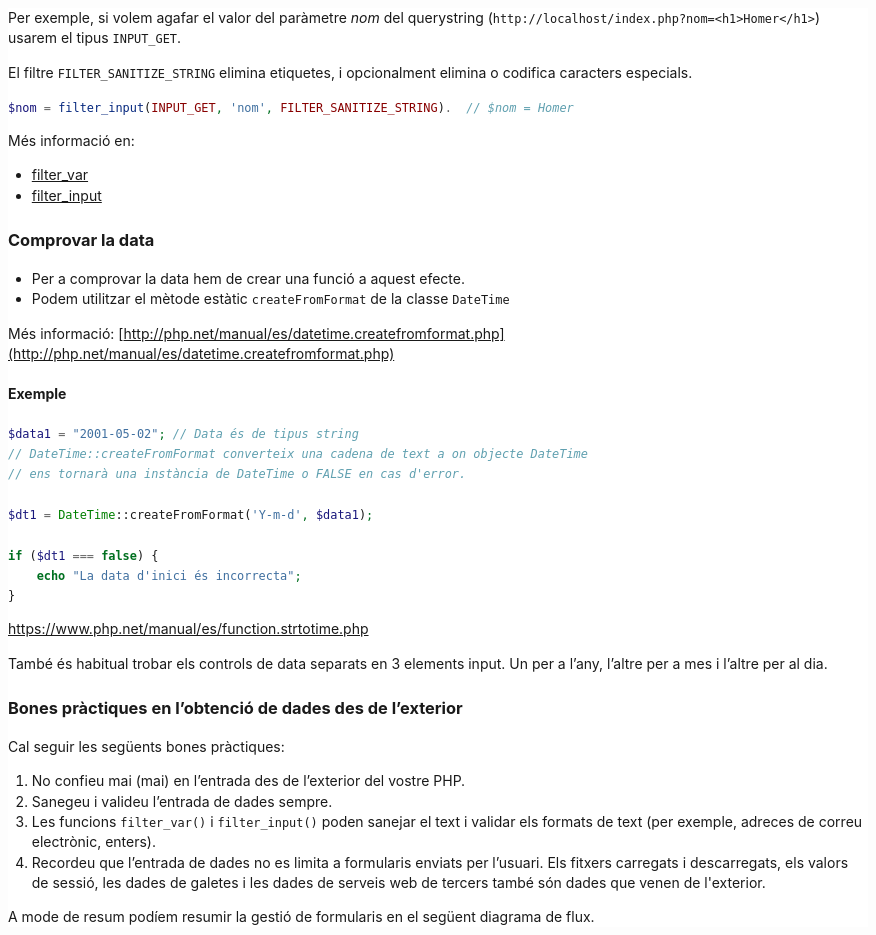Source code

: Per exemple, si volem agafar el valor del paràmetre *nom*  del querystring (`http://localhost/index.php?nom=<h1>Homer</h1>`) usarem el tipus `INPUT_GET`.

El filtre `FILTER_SANITIZE_STRING` elimina etiquetes, i opcionalment elimina o codifica caracters especials.

```php
$nom = filter_input(INPUT_GET, 'nom', FILTER_SANITIZE_STRING).  // $nom = Homer
```

Més informació en:

* [filter_var](http://php.net/manual/es/function.filter-var.php)
* [filter_input](http://php.net/manual/es/function.filter-input.php)

### Comprovar la data

* Per a comprovar la data hem de crear una funció a aquest efecte.
* Podem utilitzar el mètode estàtic `createFromFormat` de la classe `DateTime`

Més informació: [http://php.net/manual/es/datetime.createfromformat.php](http://php.net/manual/es/datetime.createfromformat.php)

#### Exemple

```php
$data1 = "2001-05-02"; // Data és de tipus string
// DateTime::createFromFormat converteix una cadena de text a on objecte DateTime
// ens tornarà una instància de DateTime o FALSE en cas d'error.

$dt1 = DateTime::createFromFormat('Y-m-d', $data1);  

if ($dt1 === false) {
    echo "La data d'inici és incorrecta";
}
```

https://www.php.net/manual/es/function.strtotime.php

També és habitual trobar els controls de data separats en 3 elements input. Un per a l’any, l’altre per a mes i l’altre per al dia.


### Bones pràctiques en l’obtenció de dades des de l’exterior

Cal seguir les següents bones pràctiques:

1. No confieu mai (mai) en l’entrada des de l’exterior del vostre PHP.
2. Sanegeu i valideu l’entrada de dades sempre.
3. Les funcions `filter_var()` i `filter_input()` poden sanejar el text i validar els formats de text (per exemple, adreces de correu electrònic, enters).
4. Recordeu que l’entrada de dades no es limita a formularis enviats per l’usuari. Els fitxers carregats i descarregats, els valors de sessió, les dades de galetes i les dades de serveis web de tercers també són dades que venen de l'exterior.

A mode de resum podíem resumir la gestió de formularis en el següent diagrama de flux.
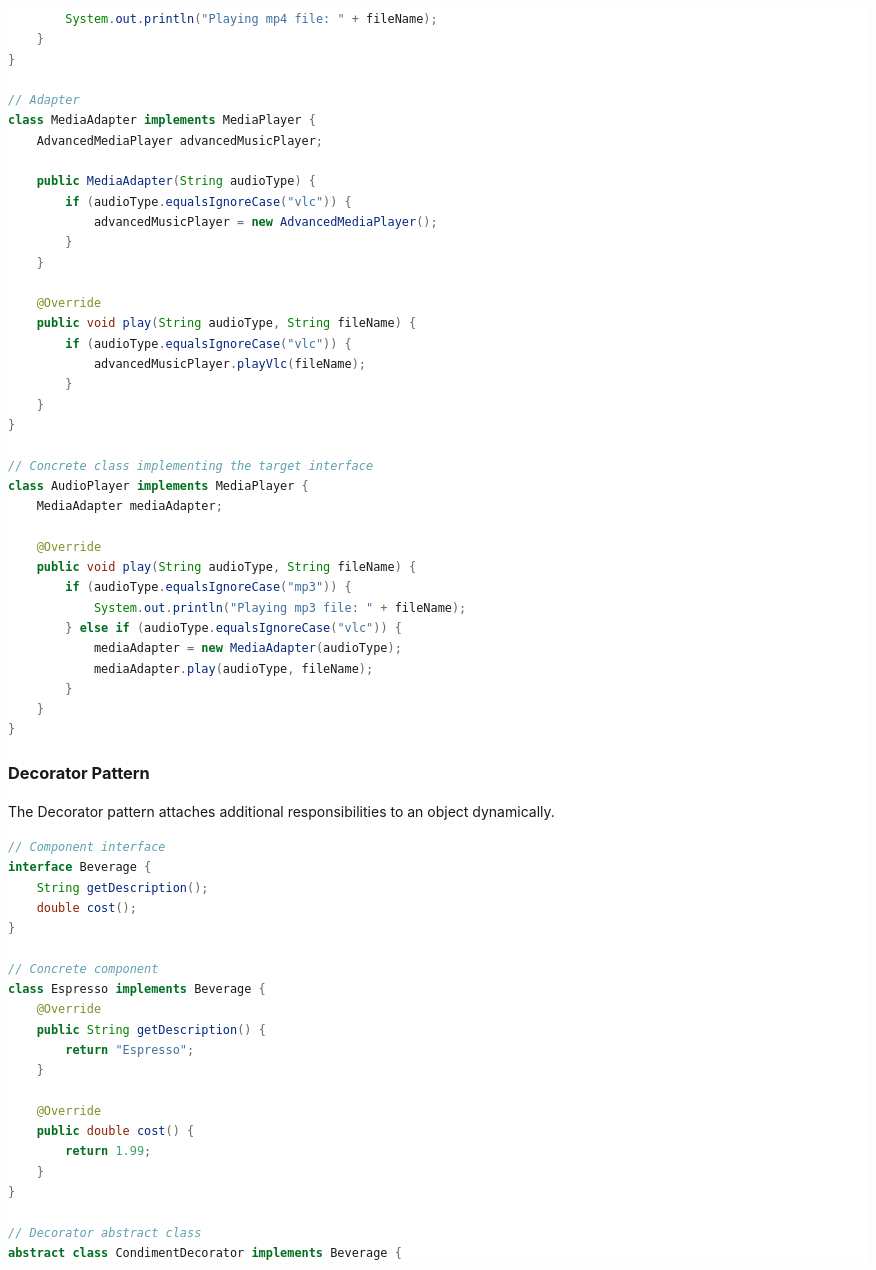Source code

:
 ```java
        System.out.println("Playing mp4 file: " + fileName);
    }
}

// Adapter
class MediaAdapter implements MediaPlayer {
    AdvancedMediaPlayer advancedMusicPlayer;

    public MediaAdapter(String audioType) {
        if (audioType.equalsIgnoreCase("vlc")) {
            advancedMusicPlayer = new AdvancedMediaPlayer();
        }
    }

    @Override
    public void play(String audioType, String fileName) {
        if (audioType.equalsIgnoreCase("vlc")) {
            advancedMusicPlayer.playVlc(fileName);
        }
    }
}

// Concrete class implementing the target interface
class AudioPlayer implements MediaPlayer {
    MediaAdapter mediaAdapter;

    @Override
    public void play(String audioType, String fileName) {
        if (audioType.equalsIgnoreCase("mp3")) {
            System.out.println("Playing mp3 file: " + fileName);
        } else if (audioType.equalsIgnoreCase("vlc")) {
            mediaAdapter = new MediaAdapter(audioType);
            mediaAdapter.play(audioType, fileName);
        }
    }
}
```

### Decorator Pattern
The Decorator pattern attaches additional responsibilities to an object dynamically.

```java
// Component interface
interface Beverage {
    String getDescription();
    double cost();
}

// Concrete component
class Espresso implements Beverage {
    @Override
    public String getDescription() {
        return "Espresso";
    }

    @Override
    public double cost() {
        return 1.99;
    }
}

// Decorator abstract class
abstract class CondimentDecorator implements Beverage {
```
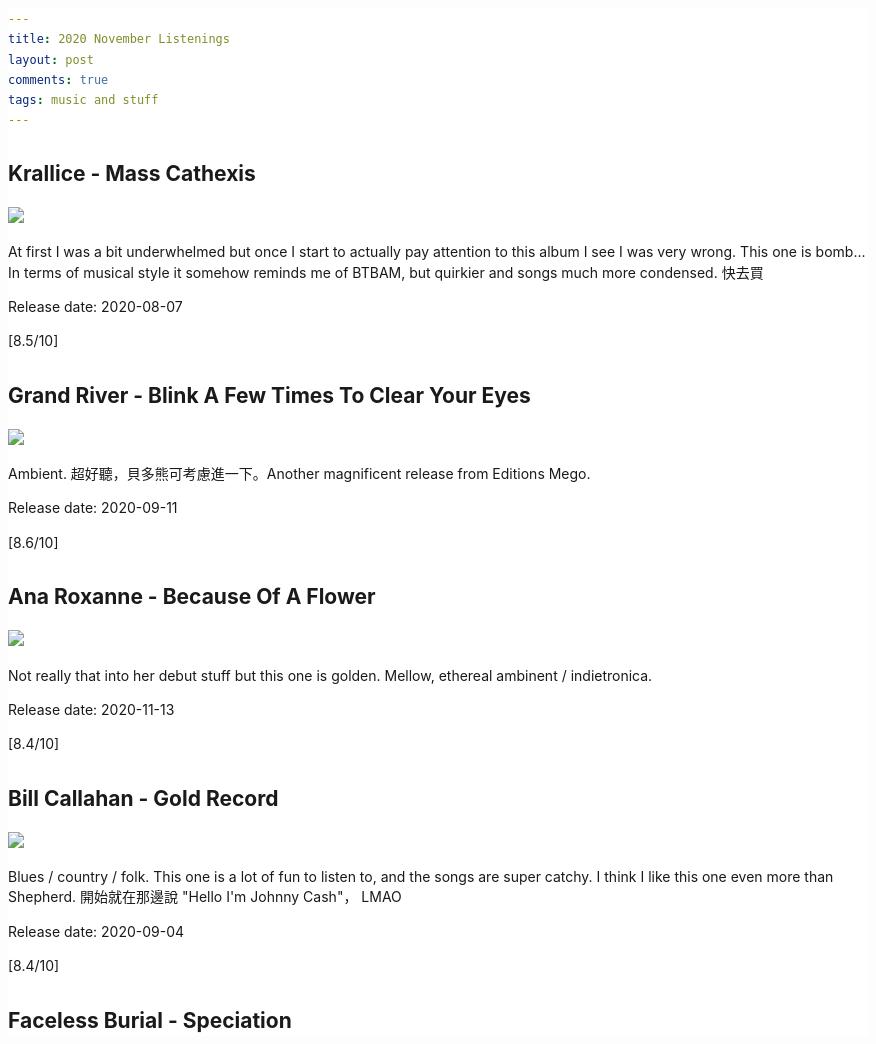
 ```yaml
---
title: 2020 November Listenings
layout: post
comments: true
tags: music and stuff
---
```


## Krallice - Mass Cathexis

  ![](https://f4.bcbits.com/img/a0574786205_10.jpg)

  At first I was a bit underwhelmed but once I start to actually pay attention to this album I see I was very wrong. This one is bomb... In terms of musical style it somehow reminds me of BTBAM, but quirkier and songs much more condensed. 快去買

  Release date: 2020-08-07

  [8.5/10]

## Grand River - Blink A Few Times To Clear Your Eyes

  ![](https://f4.bcbits.com/img/a4151932139_10.jpg)

  Ambient. 超好聽，貝多熊可考慮進一下。Another magnificent release from Editions Mego.

  Release date: 2020-09-11

  [8.6/10]

## Ana Roxanne - Because Of A Flower

  ![](https://f4.bcbits.com/img/a3771205071_10.jpg)

  Not really that into her debut stuff but this one is golden. Mellow, ethereal ambinent / indietronica.

  Release date: 2020-11-13

  [8.4/10]

## Bill Callahan - Gold Record

  ![](https://f4.bcbits.com/img/a3941009329_10.jpg)

  Blues / country / folk. This one is a lot of fun to listen to, and the songs are super catchy. I think I like this one even more than Shepherd. 開始就在那邊說 "Hello I'm Johnny Cash"， LMAO

  Release date: 2020-09-04

  [8.4/10]

## Faceless Burial - Speciation
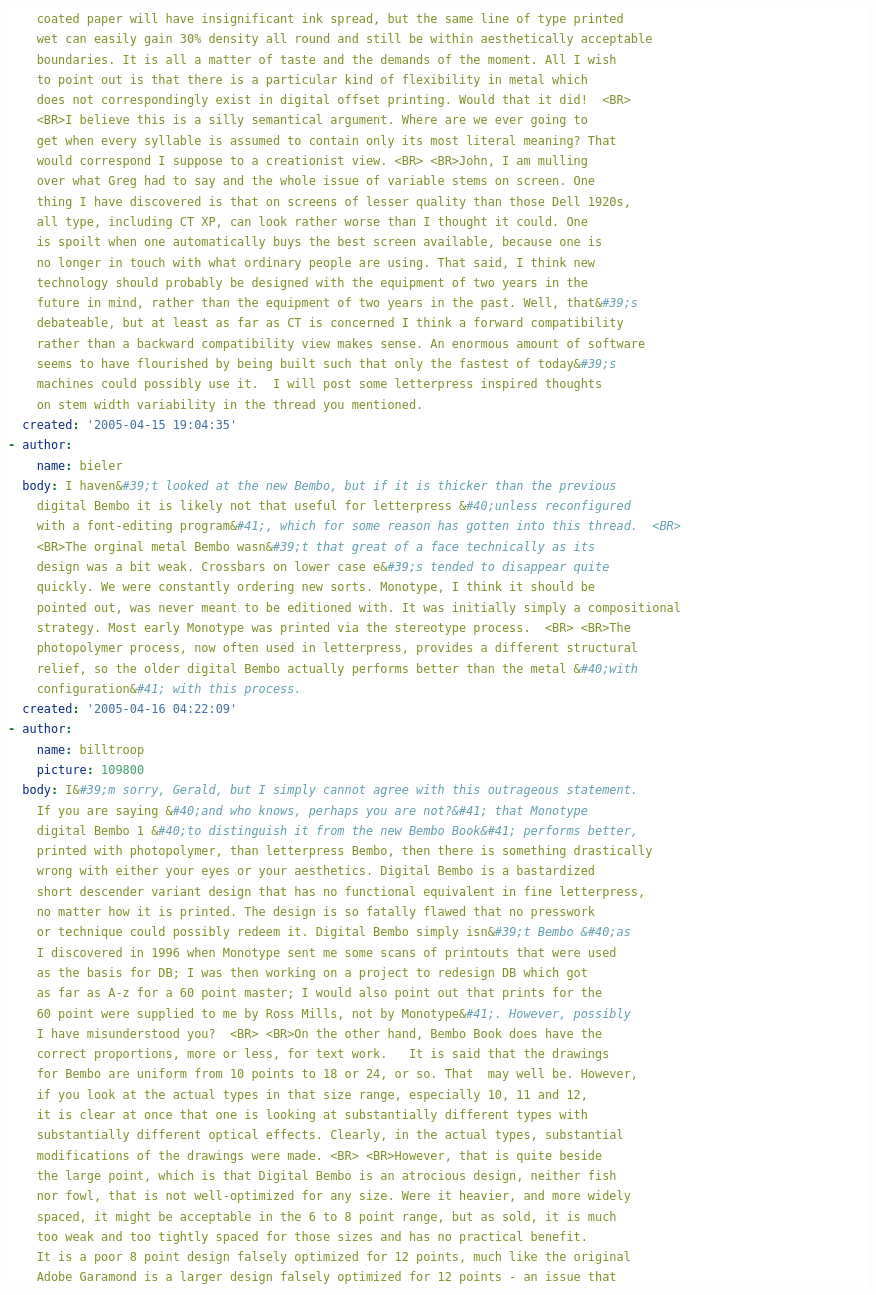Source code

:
 ```yaml
    coated paper will have insignificant ink spread, but the same line of type printed
    wet can easily gain 30% density all round and still be within aesthetically acceptable
    boundaries. It is all a matter of taste and the demands of the moment. All I wish
    to point out is that there is a particular kind of flexibility in metal which
    does not correspondingly exist in digital offset printing. Would that it did!  <BR>
    <BR>I believe this is a silly semantical argument. Where are we ever going to
    get when every syllable is assumed to contain only its most literal meaning? That
    would correspond I suppose to a creationist view. <BR> <BR>John, I am mulling
    over what Greg had to say and the whole issue of variable stems on screen. One
    thing I have discovered is that on screens of lesser quality than those Dell 1920s,
    all type, including CT XP, can look rather worse than I thought it could. One
    is spoilt when one automatically buys the best screen available, because one is
    no longer in touch with what ordinary people are using. That said, I think new
    technology should probably be designed with the equipment of two years in the
    future in mind, rather than the equipment of two years in the past. Well, that&#39;s
    debateable, but at least as far as CT is concerned I think a forward compatibility
    rather than a backward compatibility view makes sense. An enormous amount of software
    seems to have flourished by being built such that only the fastest of today&#39;s
    machines could possibly use it.  I will post some letterpress inspired thoughts
    on stem width variability in the thread you mentioned.
  created: '2005-04-15 19:04:35'
- author:
    name: bieler
  body: I haven&#39;t looked at the new Bembo, but if it is thicker than the previous
    digital Bembo it is likely not that useful for letterpress &#40;unless reconfigured
    with a font-editing program&#41;, which for some reason has gotten into this thread.  <BR>
    <BR>The orginal metal Bembo wasn&#39;t that great of a face technically as its
    design was a bit weak. Crossbars on lower case e&#39;s tended to disappear quite
    quickly. We were constantly ordering new sorts. Monotype, I think it should be
    pointed out, was never meant to be editioned with. It was initially simply a compositional
    strategy. Most early Monotype was printed via the stereotype process.  <BR> <BR>The
    photopolymer process, now often used in letterpress, provides a different structural
    relief, so the older digital Bembo actually performs better than the metal &#40;with
    configuration&#41; with this process.
  created: '2005-04-16 04:22:09'
- author:
    name: billtroop
    picture: 109800
  body: I&#39;m sorry, Gerald, but I simply cannot agree with this outrageous statement.
    If you are saying &#40;and who knows, perhaps you are not?&#41; that Monotype
    digital Bembo 1 &#40;to distinguish it from the new Bembo Book&#41; performs better,
    printed with photopolymer, than letterpress Bembo, then there is something drastically
    wrong with either your eyes or your aesthetics. Digital Bembo is a bastardized
    short descender variant design that has no functional equivalent in fine letterpress,
    no matter how it is printed. The design is so fatally flawed that no presswork
    or technique could possibly redeem it. Digital Bembo simply isn&#39;t Bembo &#40;as
    I discovered in 1996 when Monotype sent me some scans of printouts that were used
    as the basis for DB; I was then working on a project to redesign DB which got
    as far as A-z for a 60 point master; I would also point out that prints for the
    60 point were supplied to me by Ross Mills, not by Monotype&#41;. However, possibly
    I have misunderstood you?  <BR> <BR>On the other hand, Bembo Book does have the
    correct proportions, more or less, for text work.   It is said that the drawings
    for Bembo are uniform from 10 points to 18 or 24, or so. That  may well be. However,
    if you look at the actual types in that size range, especially 10, 11 and 12,
    it is clear at once that one is looking at substantially different types with
    substantially different optical effects. Clearly, in the actual types, substantial
    modifications of the drawings were made. <BR> <BR>However, that is quite beside
    the large point, which is that Digital Bembo is an atrocious design, neither fish
    nor fowl, that is not well-optimized for any size. Were it heavier, and more widely
    spaced, it might be acceptable in the 6 to 8 point range, but as sold, it is much
    too weak and too tightly spaced for those sizes and has no practical benefit.
    It is a poor 8 point design falsely optimized for 12 points, much like the original
    Adobe Garamond is a larger design falsely optimized for 12 points - an issue that
```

### TASK ITEM
Give the lines exactly, from the first line of the entries to the line with "Podem utilitzar el", both ends included. Skip the pictures.

### EXPECTED OUTPUT
Source code

: Per exemple, si volem agafar el valor del paràmetre *nom*  del querystring (`http://localhost/index.php?nom=<h1>Homer</h1>`) usarem el tipus `INPUT_GET`.

El filtre `FILTER_SANITIZE_STRING` elimina etiquetes, i opcionalment elimina o codifica caracters especials.

```php
$nom = filter_input(INPUT_GET, 'nom', FILTER_SANITIZE_STRING).  // $nom = Homer
```

Més informació en:

* [filter_var](http://php.net/manual/es/function.filter-var.php)
* [filter_input](http://php.net/manual/es/function.filter-input.php)

### Comprovar la data

* Per a comprovar la data hem de crear una funció a aquest efecte.
* Podem utilitzar el mètode estàtic `createFromFormat` de la classe `DateTime`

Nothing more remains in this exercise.